BEGIN The input
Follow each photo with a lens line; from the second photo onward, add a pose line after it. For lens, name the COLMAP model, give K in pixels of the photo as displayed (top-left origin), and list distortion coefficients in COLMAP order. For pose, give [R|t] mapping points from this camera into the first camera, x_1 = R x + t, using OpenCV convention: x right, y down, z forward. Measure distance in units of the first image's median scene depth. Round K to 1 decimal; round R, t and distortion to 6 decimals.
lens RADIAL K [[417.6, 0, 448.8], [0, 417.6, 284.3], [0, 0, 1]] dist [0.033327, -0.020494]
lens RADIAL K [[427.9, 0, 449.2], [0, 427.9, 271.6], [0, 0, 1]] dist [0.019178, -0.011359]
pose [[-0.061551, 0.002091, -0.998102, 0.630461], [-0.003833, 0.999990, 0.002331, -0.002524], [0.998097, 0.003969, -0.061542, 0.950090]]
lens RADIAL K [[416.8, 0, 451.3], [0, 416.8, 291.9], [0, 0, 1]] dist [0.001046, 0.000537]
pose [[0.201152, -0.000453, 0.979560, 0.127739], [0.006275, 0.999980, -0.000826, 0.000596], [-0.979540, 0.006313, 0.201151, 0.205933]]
END The input
◆ **What is being asked**
Format the lines of every entry above as a numbered list, leaving out any blank lines.

◆ **Response to the exercise**
1. Follow each photo with a lens line; from the second photo onward, add a pose line after it. For lens, name the COLMAP model, give K in pixels of the photo as displayed (top-left origin), and list distortion coefficients in COLMAP order. For pose, give [R|t] mapping points from this camera into the first camera, x_1 = R x + t, using OpenCV convention: x right, y down, z forward. Measure distance in units of the first image's median scene depth. Round K to 1 decimal; round R, t and distortion to 6 decimals.
2. lens RADIAL K [[417.6, 0, 448.8], [0, 417.6, 284.3], [0, 0, 1]] dist [0.033327, -0.020494]
3. lens RADIAL K [[427.9, 0, 449.2], [0, 427.9, 271.6], [0, 0, 1]] dist [0.019178, -0.011359]
4. pose [[-0.061551, 0.002091, -0.998102, 0.630461], [-0.003833, 0.999990, 0.002331, -0.002524], [0.998097, 0.003969, -0.061542, 0.950090]]
5. lens RADIAL K [[416.8, 0, 451.3], [0, 416.8, 291.9], [0, 0, 1]] dist [0.001046, 0.000537]
6. pose [[0.201152, -0.000453, 0.979560, 0.127739], [0.006275, 0.999980, -0.000826, 0.000596], [-0.979540, 0.006313, 0.201151, 0.205933]]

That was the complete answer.